You have to go all the way back to 1961, when Floyd Patterson (against advice) gave Sonny Liston a crack at the heavyweight title to draw a parallel. That precedent is not, from Benn's point of view, a happy one: Liston destroyed Floyd in the first round, and there is a solid weight of evidence that a similar fate may await Benn.

McClellan, a product of Emanuel Steward's famous Kronk gym in Detroit, has a punch that would flatten heavyweights. Of his 31 professional fights he has won 29, 27 inside the distance. An astonishing 20 of those victories have come in the first round. In fact, 10 of his last 13 opponents have been beaten inside a round, including the former world champions John Mugabi and Julian Jackson. As WBC middleweight champion, a title he relinquished in order to secure Saturday's fight with Benn, he won all three of his championship defences in the opening round. Only Joe Louis had ever scored three consecutive first-round title wins before.

Benn is a decent puncher himself, although he is perhaps flattered by the 32 wins inside the schedule on his 42-fight record. The bulk of those (including his 13 first-round successes) came in his early, middleweight days, and his last three title fights have gone the distance. Even so, the "Sudden Impact" label, which the co-promoters Frank Warren and Don King have given the match seems for once less like hype than a statement of the truth. I have yet to talk to anyone in boxing, on either side of the Atlantic, who believes the fight can go more than three rounds either way.

McClellan certainly has no doubts. "I'm always looking for a quick knock- out and I know a knock-out will happen," he said. "I hear that Nigel is questioning my stamina if the fight gets to the later stages, but I won't need stamina this time."

The British cruiserweight champion, Dennis Andries, knows McClellan well, having roomed with him in Detroit when they were gym-mates and frequent sparring partners at the Kronk. "I don't believe Gerald can go more than five or six rounds," he told me. "If he doesn't get you out of there inside that time, he's in trouble. He's only been eight rounds twice, and he lost both of those.
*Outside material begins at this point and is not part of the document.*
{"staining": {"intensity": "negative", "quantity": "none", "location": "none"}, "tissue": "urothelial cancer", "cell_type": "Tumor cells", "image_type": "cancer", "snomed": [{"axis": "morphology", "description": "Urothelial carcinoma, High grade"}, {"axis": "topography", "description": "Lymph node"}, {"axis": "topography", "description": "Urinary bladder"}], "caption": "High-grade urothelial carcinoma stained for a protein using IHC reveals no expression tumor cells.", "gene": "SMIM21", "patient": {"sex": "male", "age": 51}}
"But he's a mighty puncher. People talk about his right to the head, but that isn't the one that does the damage - it's those little short left hooks to the ribs that really hurt. I like Benn, and I don't usually bet on fights, but I'm getting my money on Gerald in the first two rounds."

Benn is well aware of McClellan's capabilities. He is taking a calculated gamble: if he wins he will hugely enhance his bankability in America, where he now lives and he would step into a unification match with the International Boxing Federation champion, Roy Jones. The situation is much as it was when, as World Boxing Organisation middleweight champion, he took on the fearsome Iran Barkley in Las Vegas and stopped him in a round. That win, over a man who twice beat Thomas Hearns and who rebounded from the Benn loss to win two more world titles, remains Benn's finest achievement.

Barkley was then a terrifying figure with an awe-inspiring reputation for unmitigated violence, but whatever fear he inspired in Benn was channelled into aggression which vindicated the late Cus D'Amato's theory on the subject. "Fear is your best friend and your worst enemy," said the man who discovered and moulded Mike Tyson. "It's like fire - if you can control it, it can cook for you, it can heat your house. If you can't control it, it will burn everything round you and destroy you. If you can control your fear it makes you more alert, like a deer coming across the lawn."

Benn blitzed Barkley with an all-or-nothing attack, but if he tries the same against McClellan he will surely be caught as he comes forward; and McClellan need only connect once. Benn has acquired ring-craft and guile over the years, and he will probably try to keep the fight at long range in the hope that the American's stamina is found wanting. But 12 rounds is a long time to hold him off, and sooner or later the challenger's extraordinary hitting power will surely tell.